Auch wenn es zu den Ritualen eine Demokratie gehört, sollten Wahlkämpfe nicht einfach als irrelevant abgetan werden. Zum einen haben sie zuweilen Unterhaltungswert, auch wenn die meisten Wählerinnen und Wähler wissen, dass es sich um eine Inszenierung handelt, deren Verfallsdatum mit dem Wahltag feststeht. Vielleicht erfährt man auch Dinge, die einfach wissenswert sind, zum anderen entlarven sich die konkurrierenden Parteien so manches Mal, indem sie den Mitbewerbern das System ankreiden, zu dem sie selbst gehören. Das ist zumindest amüsant.

 Was allerdings dem Volke bleibt, ist die Möglichkeit, den Geistes- und Gemütszustand derer, die sich um ein Amt und die Macht bemühen, zu diagnostizieren. Denn aus jeder Wortmeldung sprechen ein Geist und eine Haltung, und wenn es sich um puren Opportunismus gegenüber dem Zeitgeist handelt. Manchmal ist es auch eine Mischung aus allem, Statement, Appell und Schönwetter. Analytisch sind sie alle interessant und jeder Spot, der im Fernsehen ausgestrahlt wird, ist es wert, auf seine offenen und versteckten Botschaften durchleuchtet zu werden.

 Der wohl bis dato denkwürdigste und meisterhafteste Beitrag in diesem Wahlherbst stammt allerdings von der CSU. Jenseits aller Wahlkampfklischees werden hier Botschaften übermittelt, die konzentrierter und streitbarer nicht sein könnten. Da sitzt ein laut vor sich hin räsonierender Horst Seehofer im Oberhemd in einer bayrischen Küche. Vor der obligatorischen Holzwand. Es sieht so aus, als sei es während einer frugalen Brotzeit, auf dem Tisch steht ein Glas Wasser, ein bereits leicht bräunlich schimmernder geschnittener Apfel, ein Salzstreuer und ein Kanten Brot. Die dann eingespielte Mimik, in der sich der Räsonierende immer wieder im Bilde von Rodins Denker ans Kinn fasst, verdeutlicht, dass es sich um das karge Mal des Philosophen handelt. Es soll wirken wie der einsame Monolog des abwägenden, aber sich seiner Sache sicher seienden strategischen Denkers, der die Geheimnisse des Daseins kennt und den Erfolg nur deshalb so seriell einfährt, weil er sich selbst genug ist und die Dialektik des Gewinnens als Erkenntnis mild belächelt. In einem Satz wie „der Erfolg von heute ist der Feind der Zukunft“ wird das deutlich. Und dass Bayern als Referenzstück für erfolgreiches Agieren verstanden werden will, versteht sich dann bereits von selbst.
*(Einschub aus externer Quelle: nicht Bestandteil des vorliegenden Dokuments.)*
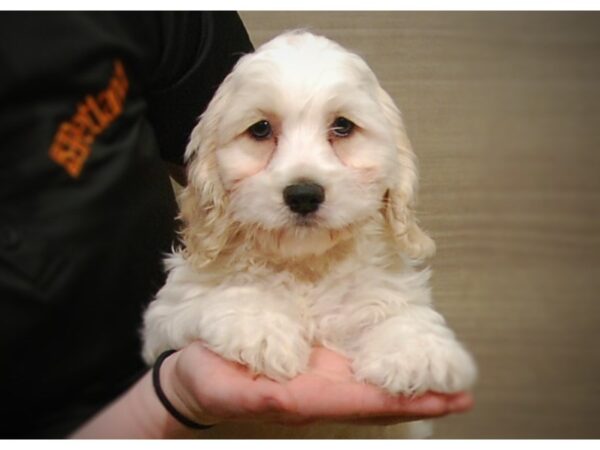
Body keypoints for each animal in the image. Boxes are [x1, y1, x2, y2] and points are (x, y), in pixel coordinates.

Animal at [142, 30, 478, 436]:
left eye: (343, 127)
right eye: (260, 129)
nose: (303, 194)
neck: (308, 265)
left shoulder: (386, 287)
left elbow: (397, 311)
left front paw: (418, 350)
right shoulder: (167, 314)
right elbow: (229, 294)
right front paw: (261, 328)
 Trotz der Professionalität in Aufbau, Wortwahl, Bild und Metaphorik unterliegt auch dieser Beitrag dem Schicksal aller seiner Konkurrenten: Die Betrachter neigen nun einmal dazu, die erzeugte Illusion mit ihrer realen Welt abzugleichen. Diese sieht individuell sehr unterschiedlich aus und es ist bekannt, dass in Bayern auch überproportional viele wirtschaftlich Erfolgreiche wohnen. Aber es gibt auch die Kehrseite, diejenigen, die aus den Metropolen ziehen müssen, wenn sie ihre Jobs verlieren, weil sie die astronomischen Mieten nicht bezahlen können oder einfach nur diejenigen, die in Neuperlach darauf warten, dass das Fass in die Luft fliegt. Und auf der Referenzliste dieser Regierung stehen nicht nur erschütternde Justizskandale, sondern auch das Milliardengrab einer gigantomanisch von Dilettanten betriebenen Alpenbank. Diverse, fragwürdige und verschleierte Polizeieinsätze, Korruptionsvorwürfe, die erst gar nicht untersucht wurden und Steuervergehen, die schon wenige Tage nach der Wahl zu den Akten gelegt werden, sind auf dieser Liste ebenso zu finden.

 Und vieles spricht dafür, dass es einen Archetypus unter den Protagonisten dieses Musterlandes gibt, der so gekonnt in dem Spot der CSU inszeniert wurde. Es ist der der narzisstischen Verblendung.